*Activity:*
Within the entries below, please return exactly the lines from the one with "Q-learning是使用时序差分TD来更新Q值表的，时序差分的更新公式如下：" through the one with "内容页面是一个**视图**，", leaving out any pictures.

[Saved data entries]
-- Opening Marker --

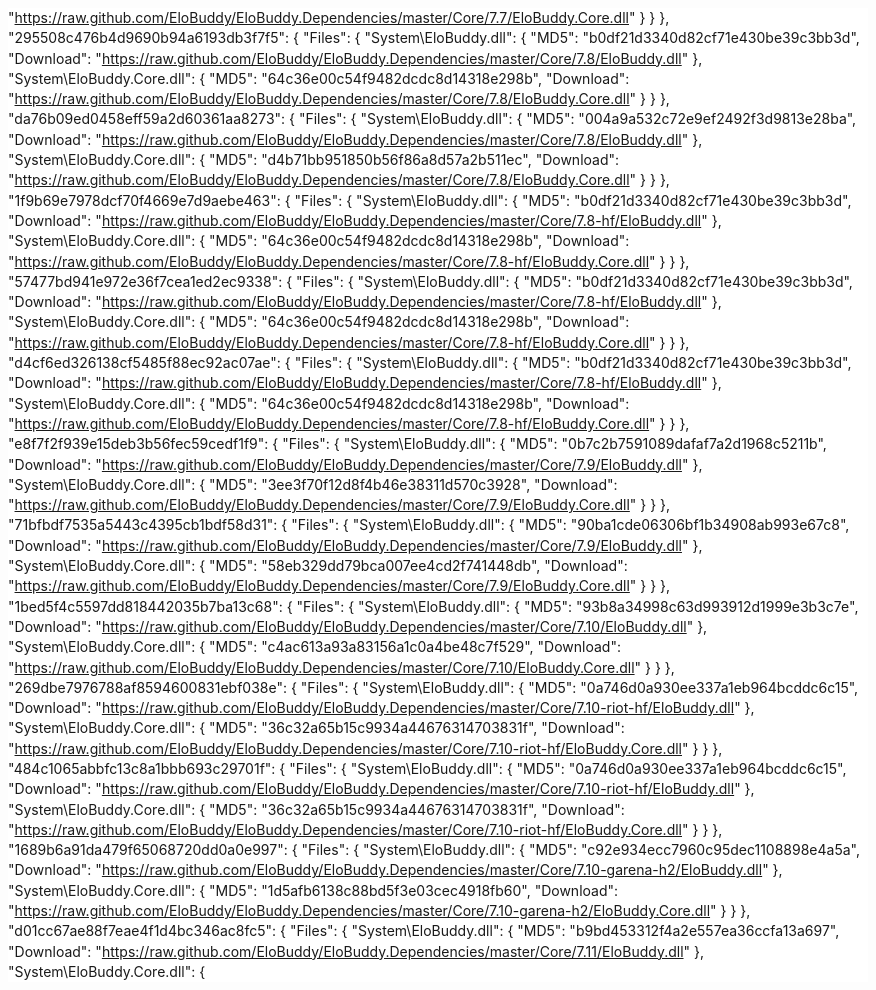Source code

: "https://raw.github.com/EloBuddy/EloBuddy.Dependencies/master/Core/7.7/EloBuddy.Core.dll"         }       }     },     "295508c476b4d9690b94a6193db3f7f5": {       "Files": {         "System\\EloBuddy.dll": {           "MD5": "b0df21d3340d82cf71e430be39c3bb3d",           "Download": "https://raw.github.com/EloBuddy/EloBuddy.Dependencies/master/Core/7.8/EloBuddy.dll"         },         "System\\EloBuddy.Core.dll": {           "MD5": "64c36e00c54f9482dcdc8d14318e298b",           "Download": "https://raw.github.com/EloBuddy/EloBuddy.Dependencies/master/Core/7.8/EloBuddy.Core.dll"         }       }     },     "da76b09ed0458eff59a2d60361aa8273": {       "Files": {         "System\\EloBuddy.dll": {           "MD5": "004a9a532c72e9ef2492f3d9813e28ba",           "Download": "https://raw.github.com/EloBuddy/EloBuddy.Dependencies/master/Core/7.8/EloBuddy.dll"         },         "System\\EloBuddy.Core.dll": {           "MD5": "d4b71bb951850b56f86a8d57a2b511ec",           "Download": "https://raw.github.com/EloBuddy/EloBuddy.Dependencies/master/Core/7.8/EloBuddy.Core.dll"         }       }     },     "1f9b69e7978dcf70f4669e7d9aebe463": {       "Files": {         "System\\EloBuddy.dll": {           "MD5": "b0df21d3340d82cf71e430be39c3bb3d",           "Download": "https://raw.github.com/EloBuddy/EloBuddy.Dependencies/master/Core/7.8-hf/EloBuddy.dll"         },         "System\\EloBuddy.Core.dll": {           "MD5": "64c36e00c54f9482dcdc8d14318e298b",           "Download": "https://raw.github.com/EloBuddy/EloBuddy.Dependencies/master/Core/7.8-hf/EloBuddy.Core.dll"         }       }     },     "57477bd941e972e36f7cea1ed2ec9338": {       "Files": {         "System\\EloBuddy.dll": {           "MD5": "b0df21d3340d82cf71e430be39c3bb3d",           "Download": "https://raw.github.com/EloBuddy/EloBuddy.Dependencies/master/Core/7.8-hf/EloBuddy.dll"         },         "System\\EloBuddy.Core.dll": {           "MD5": "64c36e00c54f9482dcdc8d14318e298b",           "Download": "https://raw.github.com/EloBuddy/EloBuddy.Dependencies/master/Core/7.8-hf/EloBuddy.Core.dll"         }       }     },     "d4cf6ed326138cf5485f88ec92ac07ae": {       "Files": {         "System\\EloBuddy.dll": {           "MD5": "b0df21d3340d82cf71e430be39c3bb3d",           "Download": "https://raw.github.com/EloBuddy/EloBuddy.Dependencies/master/Core/7.8-hf/EloBuddy.dll"         },         "System\\EloBuddy.Core.dll": {           "MD5": "64c36e00c54f9482dcdc8d14318e298b",           "Download": "https://raw.github.com/EloBuddy/EloBuddy.Dependencies/master/Core/7.8-hf/EloBuddy.Core.dll"         }       }     },     "e8f7f2f939e15deb3b56fec59cedf1f9": {       "Files": {         "System\\EloBuddy.dll": {           "MD5": "0b7c2b7591089dafaf7a2d1968c5211b",           "Download": "https://raw.github.com/EloBuddy/EloBuddy.Dependencies/master/Core/7.9/EloBuddy.dll"         },         "System\\EloBuddy.Core.dll": {           "MD5": "3ee3f70f12d8f4b46e38311d570c3928",           "Download": "https://raw.github.com/EloBuddy/EloBuddy.Dependencies/master/Core/7.9/EloBuddy.Core.dll"         }       }     },     "71bfbdf7535a5443c4395cb1bdf58d31": {       "Files": {         "System\\EloBuddy.dll": {           "MD5": "90ba1cde06306bf1b34908ab993e67c8",           "Download": "https://raw.github.com/EloBuddy/EloBuddy.Dependencies/master/Core/7.9/EloBuddy.dll"         },         "System\\EloBuddy.Core.dll": {           "MD5": "58eb329dd79bca007ee4cd2f741448db",           "Download": "https://raw.github.com/EloBuddy/EloBuddy.Dependencies/master/Core/7.9/EloBuddy.Core.dll"         }       }     },     "1bed5f4c5597dd818442035b7ba13c68": {       "Files": {         "System\\EloBuddy.dll": {           "MD5": "93b8a34998c63d993912d1999e3b3c7e",           "Download": "https://raw.github.com/EloBuddy/EloBuddy.Dependencies/master/Core/7.10/EloBuddy.dll"         },         "System\\EloBuddy.Core.dll": {           "MD5": "c4ac613a93a83156a1c0a4be48c7f529",           "Download": "https://raw.github.com/EloBuddy/EloBuddy.Dependencies/master/Core/7.10/EloBuddy.Core.dll"         }       }     },     "269dbe7976788af8594600831ebf038e": {       "Files": {         "System\\EloBuddy.dll": {           "MD5": "0a746d0a930ee337a1eb964bcddc6c15",           "Download": "https://raw.github.com/EloBuddy/EloBuddy.Dependencies/master/Core/7.10-riot-hf/EloBuddy.dll"         },         "System\\EloBuddy.Core.dll": {           "MD5": "36c32a65b15c9934a44676314703831f",           "Download": "https://raw.github.com/EloBuddy/EloBuddy.Dependencies/master/Core/7.10-riot-hf/EloBuddy.Core.dll"         }       }     },     "484c1065abbfc13c8a1bbb693c29701f": {       "Files": {         "System\\EloBuddy.dll": {           "MD5": "0a746d0a930ee337a1eb964bcddc6c15",           "Download": "https://raw.github.com/EloBuddy/EloBuddy.Dependencies/master/Core/7.10-riot-hf/EloBuddy.dll"         },         "System\\EloBuddy.Core.dll": {           "MD5": "36c32a65b15c9934a44676314703831f",           "Download": "https://raw.github.com/EloBuddy/EloBuddy.Dependencies/master/Core/7.10-riot-hf/EloBuddy.Core.dll"         }       }     },     "1689b6a91da479f65068720dd0a0e997": {       "Files": {         "System\\EloBuddy.dll": {           "MD5": "c92e934ecc7960c95dec1108898e4a5a",           "Download": "https://raw.github.com/EloBuddy/EloBuddy.Dependencies/master/Core/7.10-garena-h2/EloBuddy.dll"         },         "System\\EloBuddy.Core.dll": {           "MD5": "1d5afb6138c88bd5f3e03cec4918fb60",           "Download": "https://raw.github.com/EloBuddy/EloBuddy.Dependencies/master/Core/7.10-garena-h2/EloBuddy.Core.dll"         }       }     },     "d01cc67ae88f7eae4f1d4bc346ac8fc5": {       "Files": {         "System\\EloBuddy.dll": {           "MD5": "b9bd453312f4a2e557ea36ccfa13a697",           "Download": "https://raw.github.com/EloBuddy/EloBuddy.Dependencies/master/Core/7.11/EloBuddy.dll"         },         "System\\EloBuddy.Core.dll": {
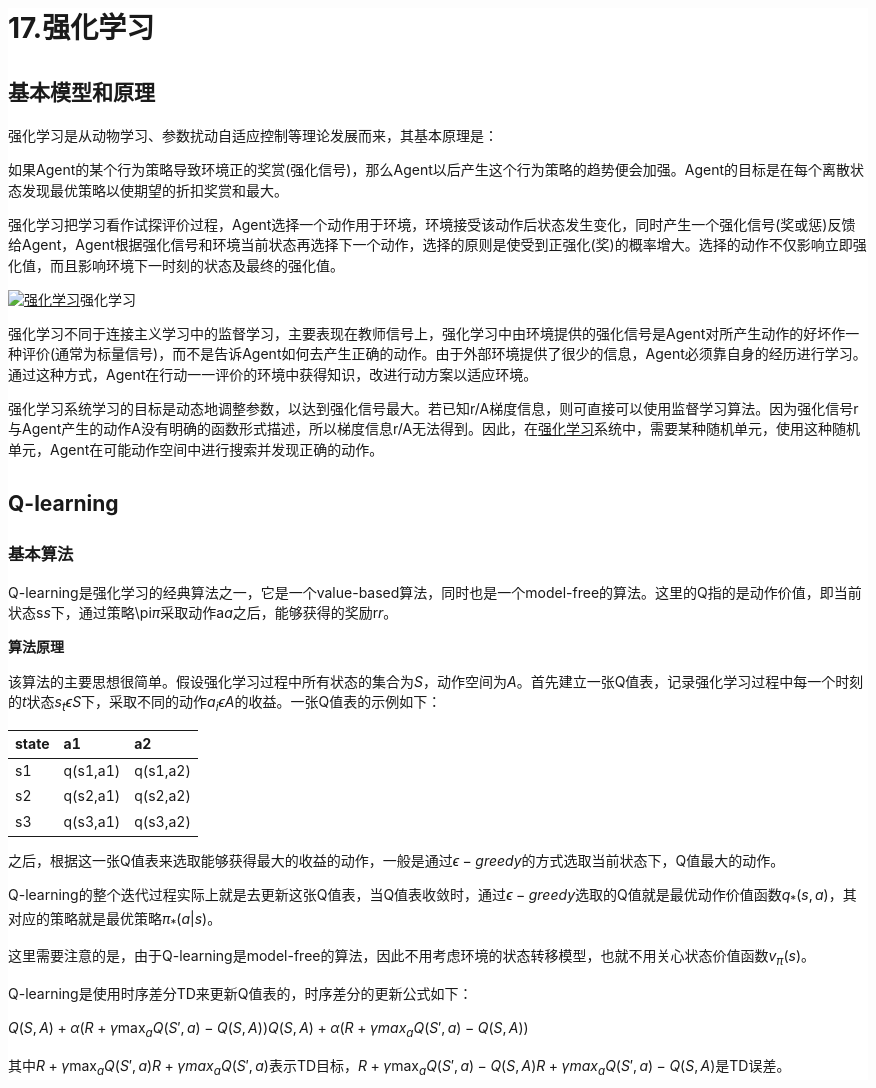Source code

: # 17.强化学习

## 基本模型和原理

强化学习是从动物学习、参数扰动自适应控制等理论发展而来，其基本原理是：

如果Agent的某个行为策略导致环境正的奖赏(强化信号)，那么Agent以后产生这个行为策略的趋势便会加强。Agent的目标是在每个离散状态发现最优策略以使期望的折扣奖赏和最大。

强化学习把学习看作试探评价过程，Agent选择一个动作用于环境，环境接受该动作后状态发生变化，同时产生一个强化信号(奖或惩)反馈给Agent，Agent根据强化信号和环境当前状态再选择下一个动作，选择的原则是使受到正强化(奖)的概率增大。选择的动作不仅影响立即强化值，而且影响环境下一时刻的状态及最终的强化值。

[![强化学习](强化学习.assets/3bf33a87e950352a842e0d055343fbf2b2118b6b)](https://baike.baidu.com/pic/强化学习/2971075/0/30ecd5ef347b560bacafd594?fr=lemma&ct=single)强化学习

强化学习不同于连接主义学习中的监督学习，主要表现在教师信号上，强化学习中由环境提供的强化信号是Agent对所产生动作的好坏作一种评价(通常为标量信号)，而不是告诉Agent如何去产生正确的动作。由于外部环境提供了很少的信息，Agent必须靠自身的经历进行学习。通过这种方式，Agent在行动一一评价的环境中获得知识，改进行动方案以适应环境。

强化学习系统学习的目标是动态地调整参数，以达到强化信号最大。若已知r/A梯度信息，则可直接可以使用监督学习算法。因为强化信号r与Agent产生的动作A没有明确的函数形式描述，所以梯度信息r/A无法得到。因此，在[强化学习](https://baike.baidu.com/item/强化学习)系统中，需要某种随机单元，使用这种随机单元，Agent在可能动作空间中进行搜索并发现正确的动作。

## Q-learning

### 基本算法

Q-learning是强化学习的经典算法之一，它是一个value-based算法，同时也是一个model-free的算法。这里的Q指的是动作价值，即当前状态s*s*下，通过策略\pi*π*采取动作a*a*之后，能够获得的奖励r*r*。

**算法原理**

该算法的主要思想很简单。假设强化学习过程中所有状态的集合为$S$，动作空间为$A$。首先建立一张Q值表，记录强化学习过程中每一个时刻的$t$状态$s_t\epsilon S$下，采取不同的动作$a_i\epsilon A$的收益。一张Q值表的示例如下：

| state | a1       | a2       |
| :---- | :------- | :------- |
| s1    | q(s1,a1) | q(s1,a2) |
| s2    | q(s2,a1) | q(s2,a2) |
| s3    | q(s3,a1) | q(s3,a2) |

之后，根据这一张Q值表来选取能够获得最大的收益的动作，一般是通过$\epsilon-greedy$的方式选取当前状态下，Q值最大的动作。

Q-learning的整个迭代过程实际上就是去更新这张Q值表，当Q值表收敛时，通过$\epsilon-greedy$选取的Q值就是最优动作价值函数$q_*(s,a)$，其对应的策略就是最优策略$\pi_*(a|s)$。

这里需要注意的是，由于Q-learning是model-free的算法，因此不用考虑环境的状态转移模型，也就不用关心状态价值函数$v_\pi(s)$。

Q-learning是使用时序差分TD来更新Q值表的，时序差分的更新公式如下：

$Q(S,A)+\alpha(R+\gamma\max_aQ(S',a)-Q(S,A))Q(S,A)+α(R+γ max_{a}Q(S′,a)−Q(S,A))$

其中$R+\gamma\max_aQ(S',a)R+γ max_{a} Q(S′,a)$表示TD目标，$R+\gamma\max_aQ(S',a)-Q(S,A)R+γmax_{a}Q(S′,a)−Q(S,A)$是TD误差。


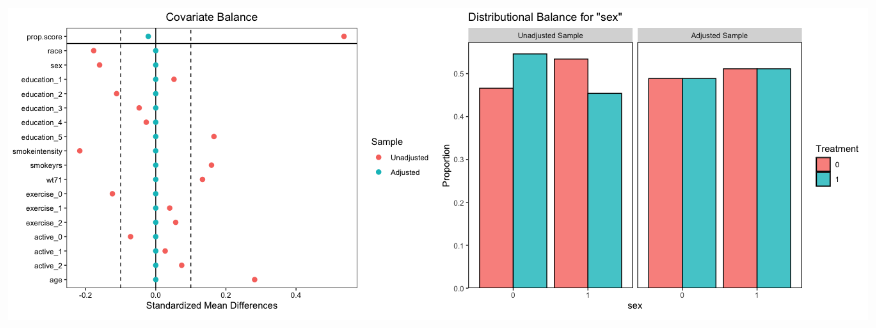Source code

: <img src="man/figures/README-CVB4 Exchangeability Assumptions-1.png" width="50%" /><img src="man/figures/README-CVB4 Exchangeability Assumptions-2.png" width="50%" />
<br>
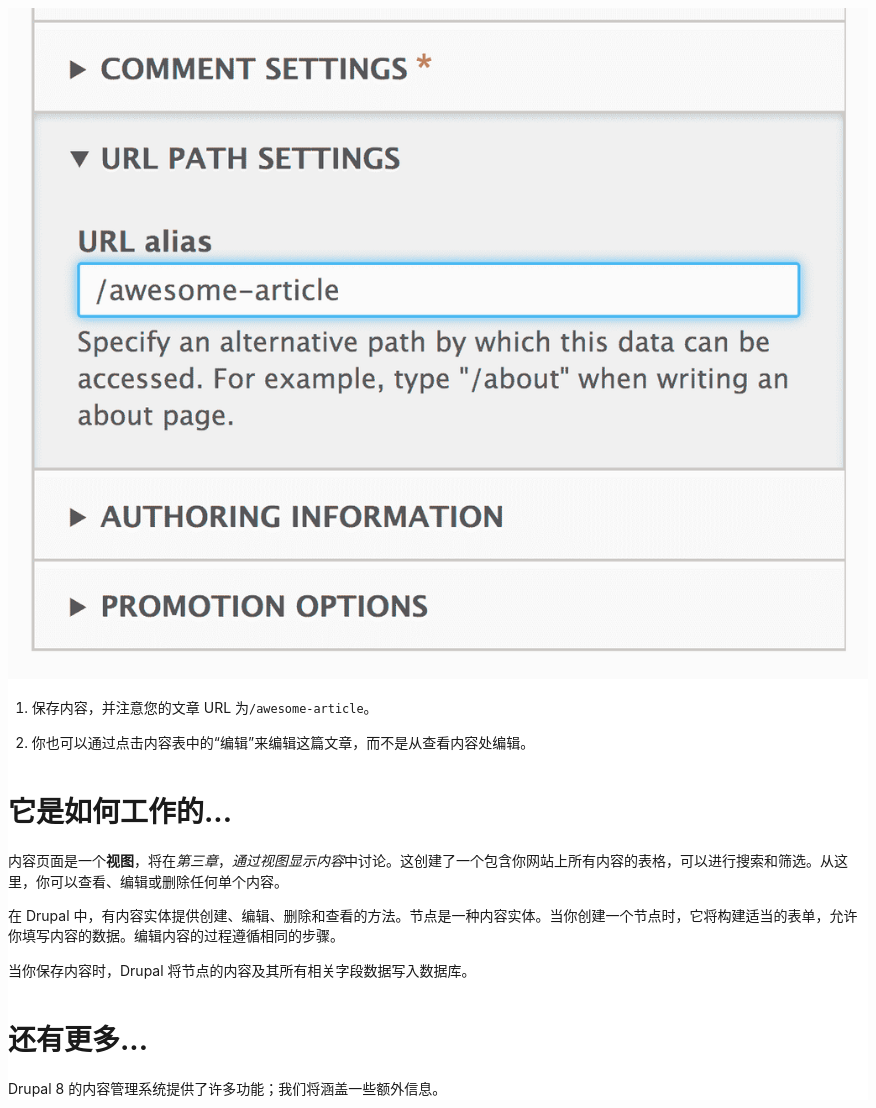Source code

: ![图片](img/212dfb0d-1149-42a7-a260-d5ddc82308f0.png)

1.  保存内容，并注意您的文章 URL 为`/awesome-article`。

1.  你也可以通过点击内容表中的“编辑”来编辑这篇文章，而不是从查看内容处编辑。

# 它是如何工作的...

内容页面是一个**视图**，将在*第三章*，*通过视图显示内容*中讨论。这创建了一个包含你网站上所有内容的表格，可以进行搜索和筛选。从这里，你可以查看、编辑或删除任何单个内容。

在 Drupal 中，有内容实体提供创建、编辑、删除和查看的方法。节点是一种内容实体。当你创建一个节点时，它将构建适当的表单，允许你填写内容的数据。编辑内容的过程遵循相同的步骤。

当你保存内容时，Drupal 将节点的内容及其所有相关字段数据写入数据库。

# 还有更多...

Drupal 8 的内容管理系统提供了许多功能；我们将涵盖一些额外信息。
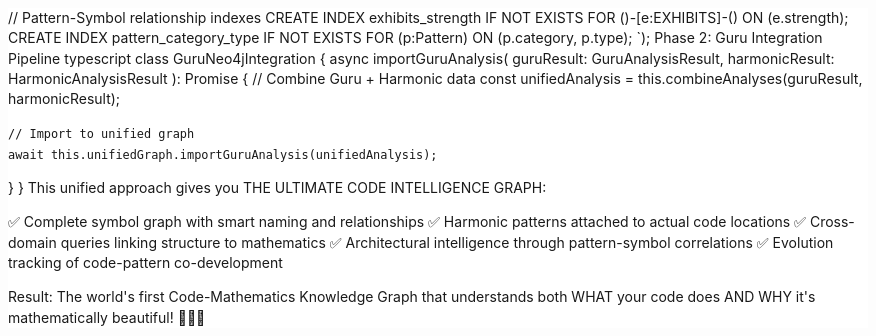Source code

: // Pattern-Symbol relationship indexes
CREATE INDEX exhibits_strength IF NOT EXISTS FOR ()-[e:EXHIBITS]-() ON (e.strength);
CREATE INDEX pattern_category_type IF NOT EXISTS FOR (p:Pattern) ON (p.category, p.type);
`);
Phase 2: Guru Integration Pipeline
typescript
class GuruNeo4jIntegration {
async importGuruAnalysis(
guruResult: GuruAnalysisResult,
harmonicResult: HarmonicAnalysisResult
): Promise<void> {
// Combine Guru + Harmonic data
const unifiedAnalysis = this.combineAnalyses(guruResult, harmonicResult);

    // Import to unified graph
    await this.unifiedGraph.importGuruAnalysis(unifiedAnalysis);

}
}
This unified approach gives you THE ULTIMATE CODE INTELLIGENCE GRAPH:

✅ Complete symbol graph with smart naming and relationships
✅ Harmonic patterns attached to actual code locations
✅ Cross-domain queries linking structure to mathematics
✅ Architectural intelligence through pattern-symbol correlations
✅ Evolution tracking of code-pattern co-development

Result: The world's first Code-Mathematics Knowledge Graph that understands both WHAT your code does AND WHY it's mathematically beautiful! 🎵🔥✨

-- Closing Marker --

*Solution for this exercise:*
Q-learning是使用时序差分TD来更新Q值表的，时序差分的更新公式如下：

$Q(S,A)+\alpha(R+\gamma\max_aQ(S',a)-Q(S,A))Q(S,A)+α(R+γ max_{a}Q(S′,a)−Q(S,A))$

其中$R+\gamma\max_aQ(S',a)R+γ max_{a} Q(S′,a)$表示TD目标，$R+\gamma\max_aQ(S',a)-Q(S,A)R+γmax_{a}Q(S′,a)−Q(S,A)$是TD误差。


Source code

: <img src="man/figures/README-CVB4 Exchangeability Assumptions-1.png" width="50%" /><img src="man/figures/README-CVB4 Exchangeability Assumptions-2.png" width="50%" />
<br>
Source code

: ![图片](img/212dfb0d-1149-42a7-a260-d5ddc82308f0.png)

1.  保存内容，并注意您的文章 URL 为`/awesome-article`。

1.  你也可以通过点击内容表中的“编辑”来编辑这篇文章，而不是从查看内容处编辑。

# 它是如何工作的...

内容页面是一个**视图**，将在*第三章*，*通过视图显示内容*中讨论。这创建了一个包含你网站上所有内容的表格，可以进行搜索和筛选。从这里，你可以查看、编辑或删除任何单个内容。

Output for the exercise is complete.